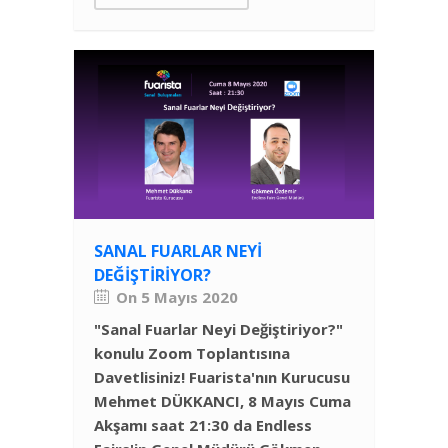
SANAL FUARLAR NEYI
DEĞIŞTIRIYOR?
On 5 Mayıs 2020
"Sanal Fuarlar Neyi Değiştiriyor?"
konulu Zoom Toplantısına
Davetlisiniz! Fuarista'nın Kurucusu
Mehmet DÜKKANCI, 8 Mayıs Cuma
Akşamı saat 21:30 da Endless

------------------------------------------------

§ **Work instructions**
In your transcription of the listing above, match each line exactly and include no pictures.

§ **Written solution**
SANAL FUARLAR NEYI
DEĞIŞTIRIYOR?
On 5 Mayıs 2020
"Sanal Fuarlar Neyi Değiştiriyor?"
konulu Zoom Toplantısına
Davetlisiniz! Fuarista'nın Kurucusu
Mehmet DÜKKANCI, 8 Mayıs Cuma
Akşamı saat 21:30 da Endless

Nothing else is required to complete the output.